"THIS version of the facts!"
"THIS version of the facts"
The physicist Leo Szilard once announced to his friend Hans
Bethe that he was thinking of keeping a diary. "I don't intend to publish it,"
he said. "I am merely going to record the facts for the information of
God."
"Don't you think God already knows the facts?" Bethe
asked.
"Yes," replied Szilard. "He knows the facts. But He does not
know THIS version of the facts."
*****
How many versions of the facts ARE there? Two motorists are
involved in a minor fender-bender, witnessed -- shall we say? -- by no one else.
They call a policeman to adjudicate. In such a situation, probably there are
three versions of the "facts". Each motorist has seen it all through his eyes,
and with his perception of the other driver. And the poor officer needs to
balance two biased, self-interested accounts with his own objective
investigation of the evidence -- skid marks, exact positions of the two
vehicles, damage to each vehicle, positions of each vehicle relative to stop
signs or traffic lights or lane markers, etc, etc.
Let us say that three bystanders are nearby, and they all
witness the same crash. Each one is standing in a different place; each one has
been looking at something different just before the crash; and each one has
focused most on some particular feature of the incident.
Now there are almost certainly six different versions of the
"facts".
Are the "facts" further affected by the types of cars each
motorist was driving? By the race, or gender, or appearance, or socioeconomic
class of the motorists -- or of the bystanders?
Yes, of course they are!
In some fundamental way, then, it may be said that every
single person who has ever lived has lived in his or her own "world". No one
else has had exactly the same experiences. Even if two people were to have
exactly the same experiences, then the subjective biases, dispositions,
prejudices, or underlying philosophies of each party would certainly by very
different. So each will have his own version of the "facts".
Is there a TRUE version of the facts? Of course there is. It
is God's! How much time and energy and effort do we all expend, in the
unexpressed (but nevertheless very real) "fool's errand"... of trying to get God
to see the "facts" from our viewpoint?
The irrepressible Snoopy sat on the roof of his doghouse,
tapping away on his little typewriter. "I see you are still working on your book
of theology," Charlie Brown said. "Do you have a title yet?"
"Yes, indeed," thought Snoopy -- a gleam in his eye. (If you
haven't met them, you should know that Snoopy, being a dog, never actually
speaks to the kids in the comic strip. But he has his own ways of getting his
message across -- the typewriter being one of them.

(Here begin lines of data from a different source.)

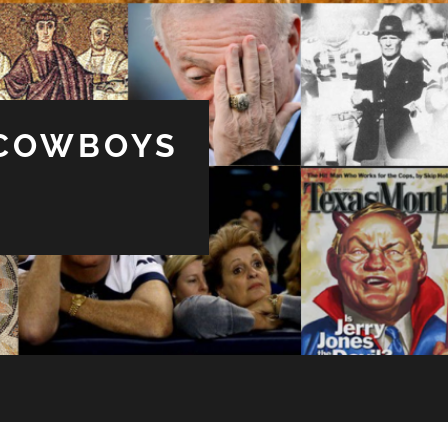
 COWBOYS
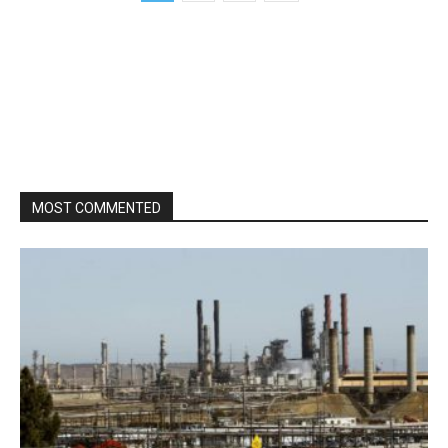
MOST COMMENTED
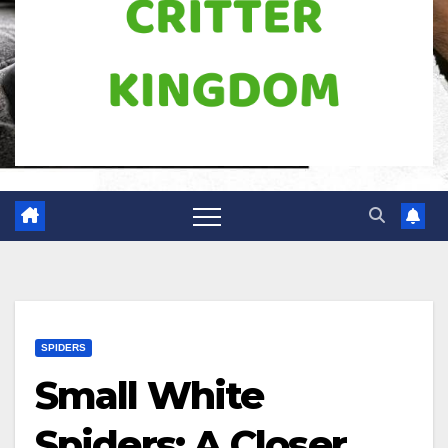
SPIDERS
Small White
Spiders: A Closer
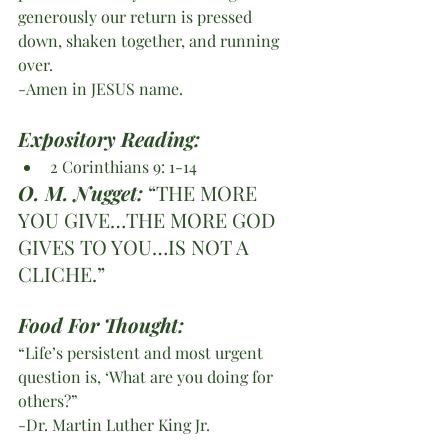
generously our return is pressed 
down, shaken together, and running 
over.
-Amen in JESUS name.
Expository Reading: 
2 Corinthians 9: 1-14
O. M. Nugget:
 “THE MORE 
YOU GIVE…THE MORE GOD 
GIVES TO YOU…IS NOT A 
CLICHE.”
Food For Thought:
“Life’s persistent and most urgent 
question is, ‘What are you doing for 
others?”
-Dr. Martin Luther King Jr. 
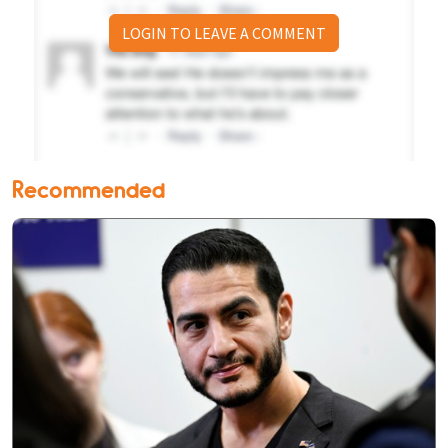
LOGIN TO LEAVE A COMMENT
Recommended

A closer look at the page in
the machine tells us Snoopy's book title. The ultimate title for a book of
theology? "Has It Ever Occurred to You that Might Be Wrong?"
Abraham Lincoln often asked visitors to the Oval Office a
question. Pointing to a dog nearby, he would ask, "How many legs does that dog
have?" "Four, of course," would be the answer. "Now," Abe would say, "let's call
his tail a leg. Now, how many legs does he have?" "Five." "No," replied Abe,
"Still four! Because calling a tail a leg... doesn't make it so!"
Your facts. My facts. God's facts. Let's resolve, from this
time forward, to try to see things from God's point of view; that, and that
alone, is the way of understanding.
How do we do that? Read the Bible. Pray about it, and read it
again. See what it has to say about real-life situations. Put its teachings into
practice, as best you can. Read the Bible some more. See what it has to say
about the future. See what is has to say... to YOU, personally. See what it
promises to those who believe it. Pray again. Keep on reading.
Don't ever let someone else tell you what the Bible says;
check it out for yourself.
The Bible is the Word of God. In the things that really
matter, there simply is no other version of the "facts"!